#### What is being asked:
Using the records below, repeat exactly the lines from the one holding "white fan [206,348,255,398]" through the one holding "none -> floor lamp [405,163,440,361]", both ends included, and no others.

#### Available data:

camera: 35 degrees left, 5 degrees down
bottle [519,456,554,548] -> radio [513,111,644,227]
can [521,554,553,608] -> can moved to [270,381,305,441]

---

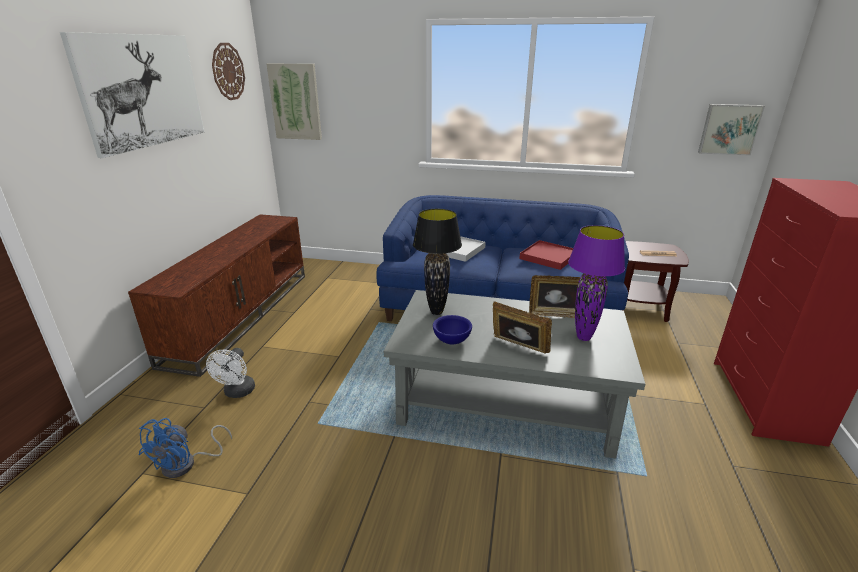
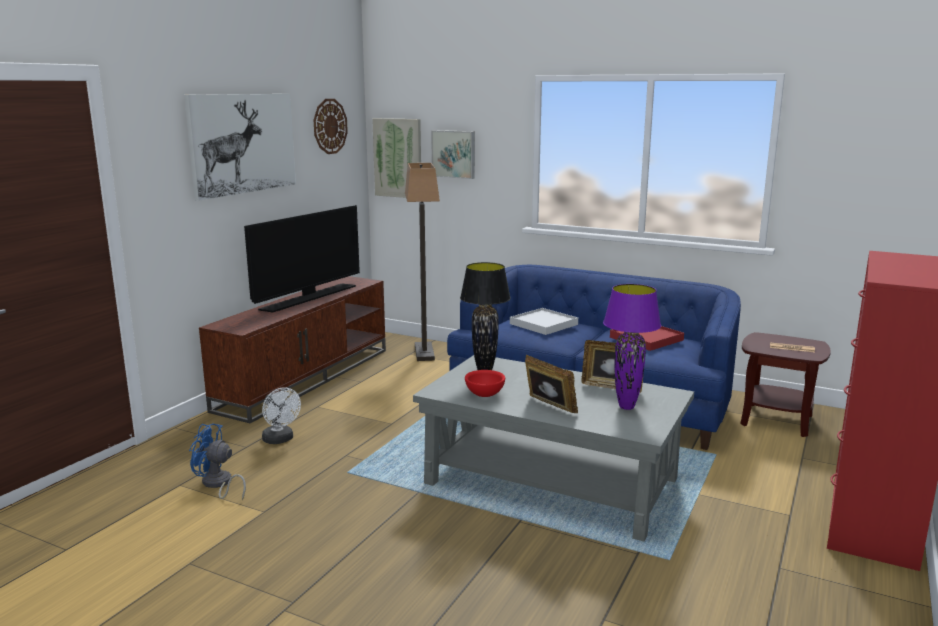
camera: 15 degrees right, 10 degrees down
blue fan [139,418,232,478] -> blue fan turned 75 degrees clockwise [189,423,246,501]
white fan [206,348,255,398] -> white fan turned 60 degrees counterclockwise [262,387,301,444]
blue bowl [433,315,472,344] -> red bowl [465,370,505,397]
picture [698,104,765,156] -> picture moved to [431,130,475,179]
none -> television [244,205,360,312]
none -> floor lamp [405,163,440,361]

* * *

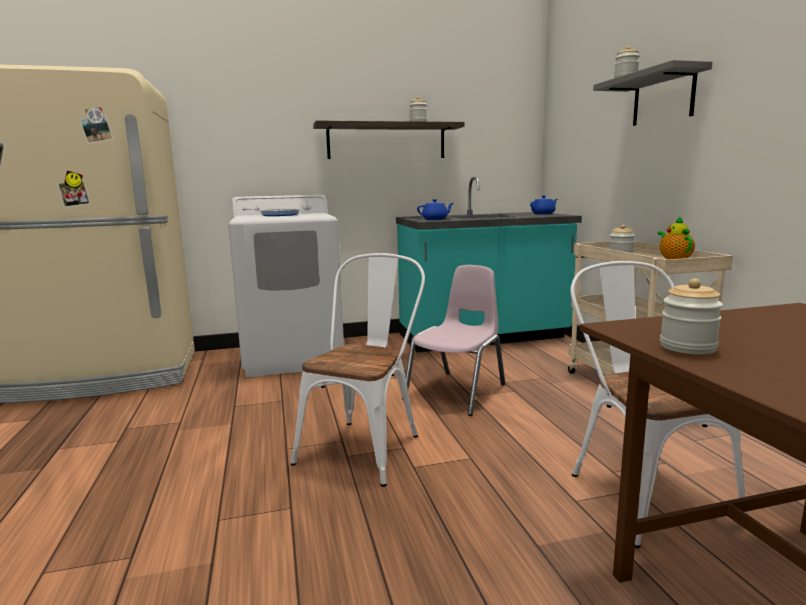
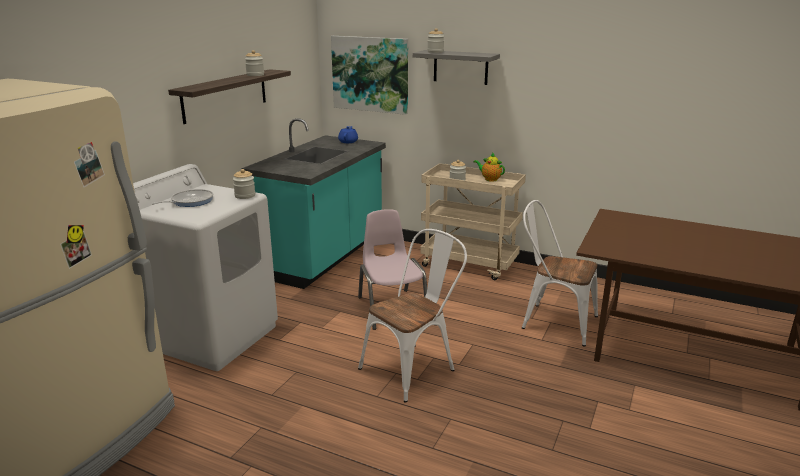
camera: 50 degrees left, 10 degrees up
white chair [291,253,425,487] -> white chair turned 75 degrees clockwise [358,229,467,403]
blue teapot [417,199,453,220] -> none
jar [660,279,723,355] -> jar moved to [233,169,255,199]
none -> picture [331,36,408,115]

#### Expected answer:
white fan [206,348,255,398] -> white fan turned 60 degrees counterclockwise [262,387,301,444]
blue bowl [433,315,472,344] -> red bowl [465,370,505,397]
picture [698,104,765,156] -> picture moved to [431,130,475,179]
none -> television [244,205,360,312]
none -> floor lamp [405,163,440,361]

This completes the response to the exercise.